**Your task:**
Your answer must be an exact copy of the data, without any pictures.

[[ Provided data open ]]

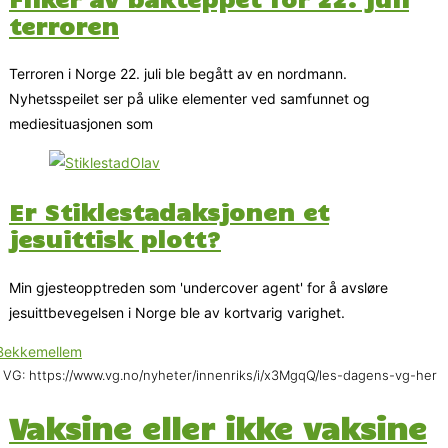
terroren
Terroren i Norge 22. juli ble begått av en nordmann.
Nyhetsspeilet ser på ulike elementer ved samfunnet og
mediesituasjonen som
Er Stiklestadaksjonen et
jesuittisk plott?
Min gjesteopptreden som 'undercover agent' for å avsløre
jesuittbevegelsen i Norge ble av kortvarig varighet.
 VG: https://www.vg.no/nyheter/innenriks/i/x3MgqQ/les-dagens-vg-her
Vaksine eller ikke vaksine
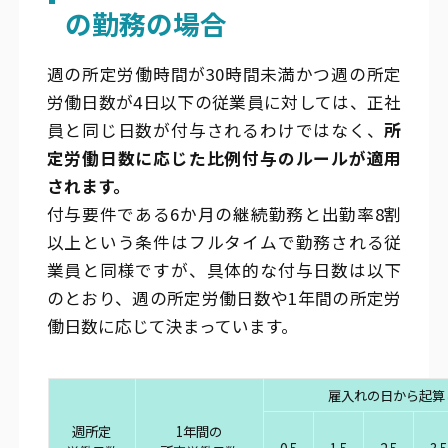
の勤務の場合
週の所定労働時間が30時間未満かつ週の所定
労働日数が4日以下の従業員に対しては、正社
員と同じ日数が付与されるわけではなく、
所
定労働日数に応じた比例付与のルールが適用
されます。
付与要件である6か月の継続勤務と出勤率8割
以上という条件はフルタイムで勤務される従
業員と同様ですが、具体的な付与日数は以下
のとおり、週の所定労働日数や1年間の所定労
働日数に応じて決まっています。
雇入れの日から起算
週所定
1年間の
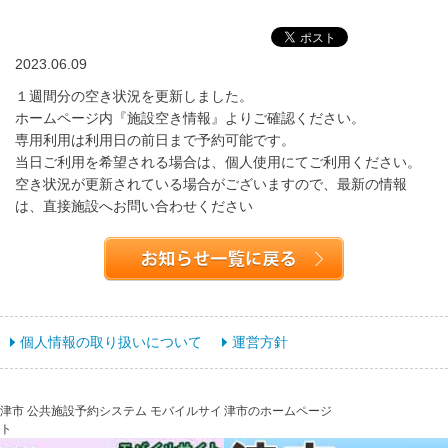
2023.06.09
１週間分の空き状況を更新しました。
ホームページ内『施設空き情報』よりご確認ください。
専用利用は利用日の前日まで予約可能です。
当日ご利用を希望される場合は、個人使用にてご利用ください。
空き状況が更新されている場合がございますので、最新の情報
は、直接施設へお問い合わせください
個人情報の取り扱いについて
運営方針
津市 公共施設予約システム モバイルサイ
津市のホームページ
ト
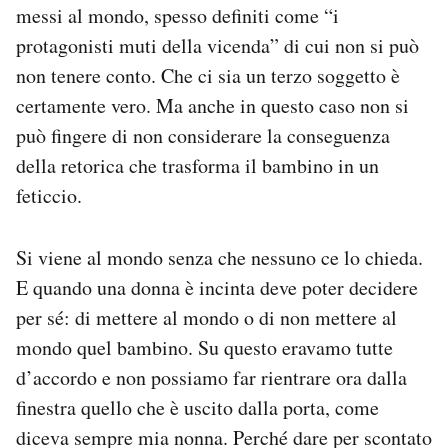
messi al mondo, spesso definiti come “i
protagonisti muti della vicenda” di cui non si può
non tenere conto. Che ci sia un terzo soggetto è
certamente vero. Ma anche in questo caso non si
può fingere di non considerare la conseguenza
della retorica che trasforma il bambino in un
feticcio.
Si viene al mondo senza che nessuno ce lo chieda.
E quando una donna è incinta deve poter decidere
per sé: di mettere al mondo o di non mettere al
mondo quel bambino. Su questo eravamo tutte
d’accordo e non possiamo far rientrare ora dalla
finestra quello che è uscito dalla porta, come
diceva sempre mia nonna. Perché dare per scontato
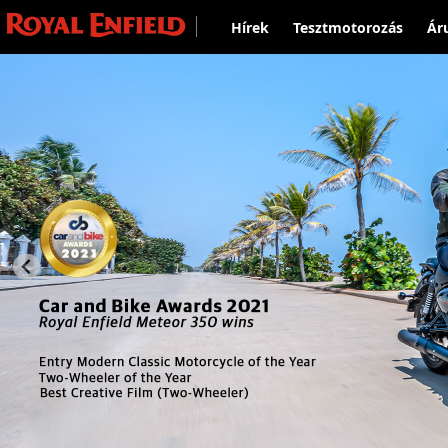
Hírek
Tesztmotorozás
Ár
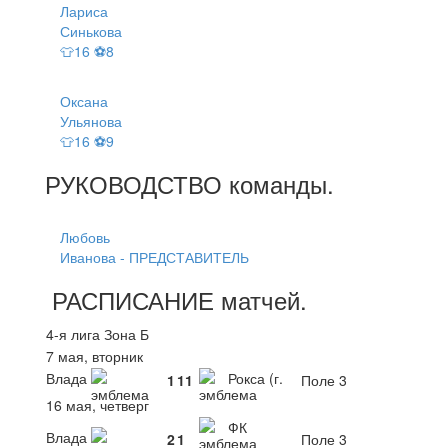
Лариса
Синькова
👕16 ⚽8
Оксана
Ульянова
👕16 ⚽9
РУКОВОДСТВО
команды
.
Любовь
Иванова - ПРЕДСТАВИТЕЛЬ
РАСПИСАНИЕ
матчей
.
4-я лига Зона Б
7 мая, вторник
Влада
Рокса (г.
1
11
Поле 3
16 мая, четверг
ФК
Влада
2
1
Поле 3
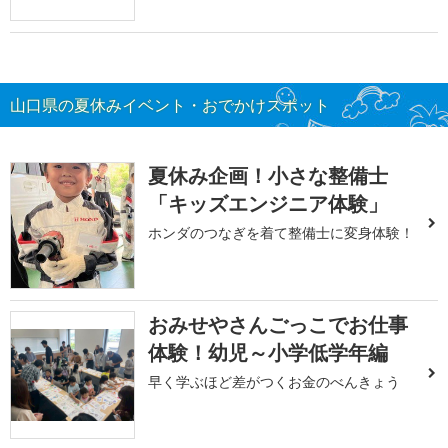
山口県の夏休みイベント・おでかけスポット
夏休み企画！小さな整備士
「キッズエンジニア体験」
ホンダのつなぎを着て整備士に変身体験！
おみせやさんごっこでお仕事
体験！幼児～小学低学年編
早く学ぶほど差がつくお金のべんきょう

[[ Provided data closed ]]

**Solution:**
terroren
Terroren i Norge 22. juli ble begått av en nordmann.
Nyhetsspeilet ser på ulike elementer ved samfunnet og
mediesituasjonen som
Er Stiklestadaksjonen et
jesuittisk plott?
Min gjesteopptreden som 'undercover agent' for å avsløre
jesuittbevegelsen i Norge ble av kortvarig varighet.
 VG: https://www.vg.no/nyheter/innenriks/i/x3MgqQ/les-dagens-vg-her
Vaksine eller ikke vaksine
の勤務の場合
週の所定労働時間が30時間未満かつ週の所定
労働日数が4日以下の従業員に対しては、正社
員と同じ日数が付与されるわけではなく、
所
定労働日数に応じた比例付与のルールが適用
されます。
付与要件である6か月の継続勤務と出勤率8割
以上という条件はフルタイムで勤務される従
業員と同様ですが、具体的な付与日数は以下
のとおり、週の所定労働日数や1年間の所定労
働日数に応じて決まっています。
雇入れの日から起算
週所定
1年間の
2023.06.09
１週間分の空き状況を更新しました。
ホームページ内『施設空き情報』よりご確認ください。
専用利用は利用日の前日まで予約可能です。
当日ご利用を希望される場合は、個人使用にてご利用ください。
空き状況が更新されている場合がございますので、最新の情報
は、直接施設へお問い合わせください
個人情報の取り扱いについて
運営方針
津市 公共施設予約システム モバイルサイ
津市のホームページ
ト
messi al mondo, spesso definiti come “i
protagonisti muti della vicenda” di cui non si può
non tenere conto. Che ci sia un terzo soggetto è
certamente vero. Ma anche in questo caso non si
può fingere di non considerare la conseguenza
della retorica che trasforma il bambino in un
feticcio.
Si viene al mondo senza che nessuno ce lo chieda.
E quando una donna è incinta deve poter decidere
per sé: di mettere al mondo o di non mettere al
mondo quel bambino. Su questo eravamo tutte
d’accordo e non possiamo far rientrare ora dalla
finestra quello che è uscito dalla porta, come
diceva sempre mia nonna. Perché dare per scontato
Hírek
Tesztmotorozás
Ár
Лариса
Синькова
👕16 ⚽8
Оксана
Ульянова
👕16 ⚽9
РУКОВОДСТВО
команды
.
Любовь
Иванова - ПРЕДСТАВИТЕЛЬ
РАСПИСАНИЕ
матчей
.
4-я лига Зона Б
7 мая, вторник
Влада
Рокса (г.
1
11
Поле 3
16 мая, четверг
ФК
Влада
2
1
Поле 3
山口県の夏休みイベント・おでかけスポット
夏休み企画！小さな整備士
「キッズエンジニア体験」
ホンダのつなぎを着て整備士に変身体験！
おみせやさんごっこでお仕事
体験！幼児～小学低学年編
早く学ぶほど差がつくお金のべんきょう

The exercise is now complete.